## Written task
Each time a line of the listing holds "PINK", copy that line.

## Material for the task
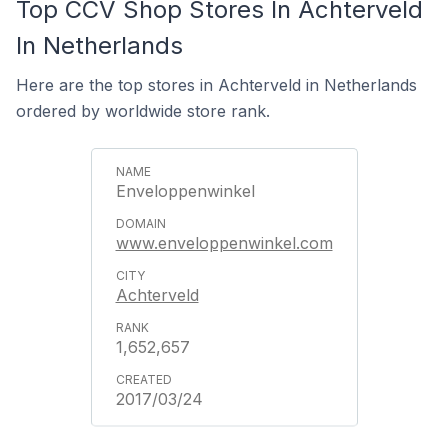
Top CCV Shop Stores In Achterveld
In Netherlands
Here are the top stores in Achterveld in Netherlands
ordered by worldwide store rank.
Enveloppenwinkel
www.enveloppenwinkel.com
Achterveld
1,652,657
2017/03/24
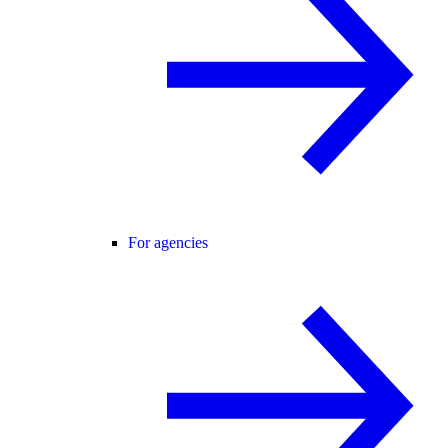
For agencies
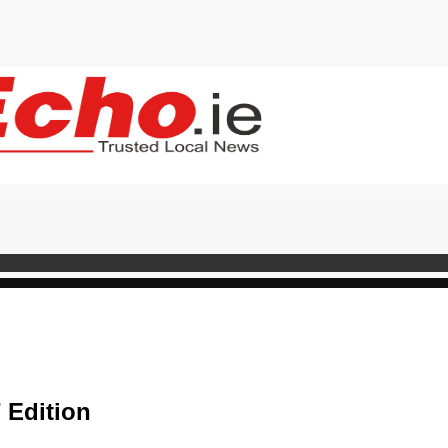
 Edition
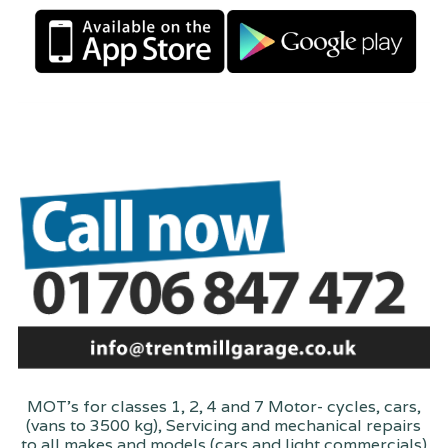
MOT's for classes 1, 2, 4 and 7 Motor- cycles, cars,
(vans to 3500 kg), Servicing and mechanical repairs
to all makes and models (cars and light commercials)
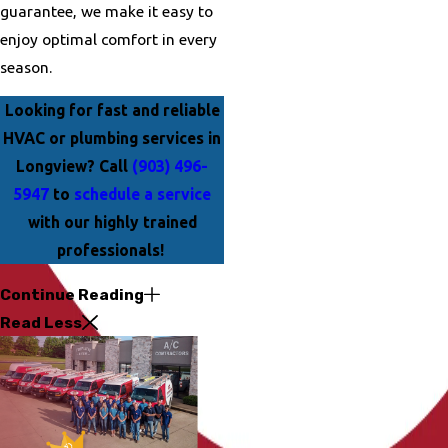
guarantee, we make it easy to
enjoy optimal comfort in every
season.
Looking for fast and reliable
HVAC or plumbing services in
Longview? Call
(903) 496-
5947
to
schedule a service
with our highly trained
professionals!
Continue Reading
Read Less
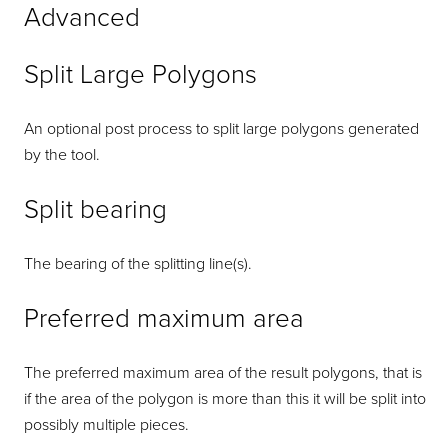
Advanced
Split Large Polygons
An optional post process to split large polygons generated
by the tool.
Split bearing
The bearing of the splitting line(s).
Preferred maximum area
The preferred maximum area of the result polygons, that is
if the area of the polygon is more than this it will be split into
possibly multiple pieces.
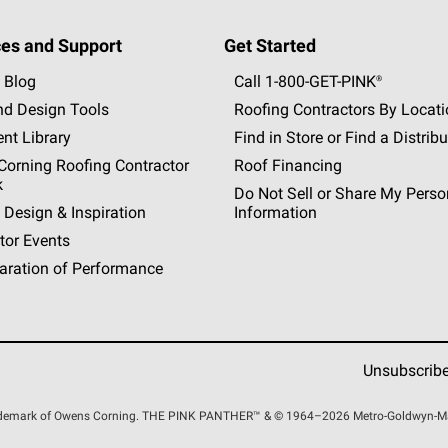
es and Support
Get Started
 Blog
Call 1-800-GET
-
PINK®
nd Design Tools
Roofing Contractors By Locat
nt Library
Find in Store or Find a Distribu
orning Roofing Contractor
Roof Financing
k
Do Not Sell or Share My Perso
 Design & Inspiration
Information
tor Events
aration of Performance
Unsubscrib
rademark of Owens Corning. THE PINK
PANTHER™
& © 1964–2026 Metro-Goldwyn-Maye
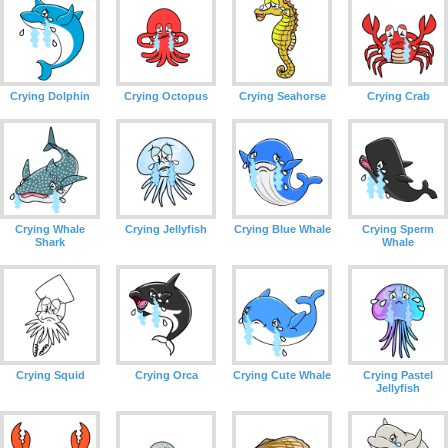
Crying Dolphin
Crying Octopus
Crying Seahorse
Crying Crab
Crying Whale
Crying Jellyfish
Crying Blue Whale
Crying Sperm
Shark
Whale
Crying Squid
Crying Orca
Crying Cute Whale
Crying Pastel
Jellyfish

## Written solution
PINK®
rademark of Owens Corning. THE PINK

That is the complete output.